Une des meilleures maison d’édition BD – L’ Association – nous propose, depuis sa création (1990), plusieurs collections aux noms plutôt sympathiques : Eprouvette, Ciboulette, Eperluette, Archives, Côtelette, Mimolette et Patte de mouche… Cette multitude de formats et de prix traduit l’intention première de sa ligne éditoriale, à savoir vouloir diversifier la Bande Dessinée. Publier des auteurs de qualité et produire de beaux livres, accessibles à tous.
La collection Patte de mouche correspond tout à fait à cette volonté.
D’un format « nouvelle » souple de 10,5 -15 cm, 24 pages, pour un prix de 3 €, cette collection est la plus économique du catalogue. Mais la qualité n’en est pas moindre. Ces BD ne sont pas des grandes réduites, mais de véritables oeuvrettes créées pour l’occasion. Les auteurs utilisent toutes les possibilités offertes par ce format : histoires courtes, noir et blanc, visuels épurés…
Le premier volume de la collection (Imbroglio) est l’exemple type des BD proposées par cette « Patte de Mouche » : peu de personnages, unité de lieu, de temps, monochromie …

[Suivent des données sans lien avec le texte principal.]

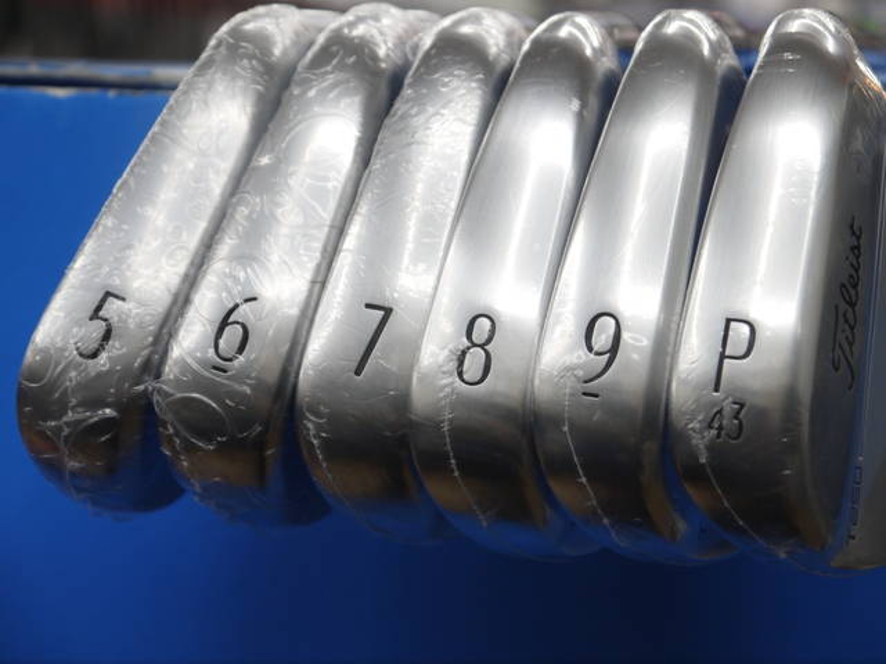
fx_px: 2150
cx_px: 443
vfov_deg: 17.6
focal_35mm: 84
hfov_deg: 23.3
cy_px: 332
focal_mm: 42
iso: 320
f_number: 5.6
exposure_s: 1/80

Dans cet absurde huis-clos entre 3 personnages, l’histoire possède tant de rebondissement qu’on ne peut en deviner la fin avant de l’avoir lu. Ce qui est appréciable dans la mesure où ça se lit vite. Le graphisme lui, est au service de l’histoire, simple et efficace (du Trondheim, quoi !)
La Nouvelle Pornographie est un véritable exercice de « stylisation » comme seul sait les faire Trondheim. Dans cette bd au titre évocateur, ce dernier simplifie, schématise les formes jusqu’à l’abstraction. Mais en y regardant de plus prêt, il s’agit bien de dessins figuratifs, plutôt explicites…
Autre particularité des histoires proposés par les auteurs de l’Association : l’autobiographie. Baladi nous raconte ici une anecdote vécu durant sa jeunesse, souvenir qu’il pourrait nous raconter au coin d’une table, autour d’un verre. « Un récit urbain et déglingué à base de paumés et d’embrouilles, transcendé par la syntaxe si particulière d’Alex Baladi » (Catalogue 2006 de l’Association.)
Mahler est un dessinateur Autrichien (Vienne) possédant un style unique. Minimaliste, il se sert de volumes géométrique simples pour symboliser plutôt que représenter des formes. C’est un figuratif à la limite de l’abstraction. J’adore.
Longueurs & Retranchements est un pur exercice de style digne de l’OuBaPo (créé et diffusé par l’Association). Cette histoire d’auteur face à son éditeur est en fait construite à partir d’un seul et même dessin (celui de la couverture). Pourtant, il y a une vraie histoire séquentielle, un vrai rythme dans cette BD. D’ailleurs, je ne me suis pas rendu compte tout de suite que c’était quasiment la même case à chaque fois, tant il se dégage une impression de mouvement. Bluffant.
Mystery Music lui, regroupe plusieurs historiettes sans texte, d’une page, ayant pour thème un instrument de musique. La musique elle-même – qui est impalpable – est représenté ici par une masse noire informe. De ce décalage absurde se dégage une forme d’humour, de poésie.
Poésie également avec l’Espignole, véritable carnet intime dans lequel Baudoin nous raconte ses souvenirs d’adolescent. Cet album est emprunt d’une certaine nostalgie et se veut essentiellement contemplatif. Structuré sur la forme d’un dessin par page incluant un texte en « voix off », l’Espignole est un bel ouvrage. Le style de Baudoin, expressionniste dans ses formes, ses contrastes et naturaliste dans ses thèmes, colle parfaitement à cette histoire de souvenirs, d’adolescence et d’amour perdus.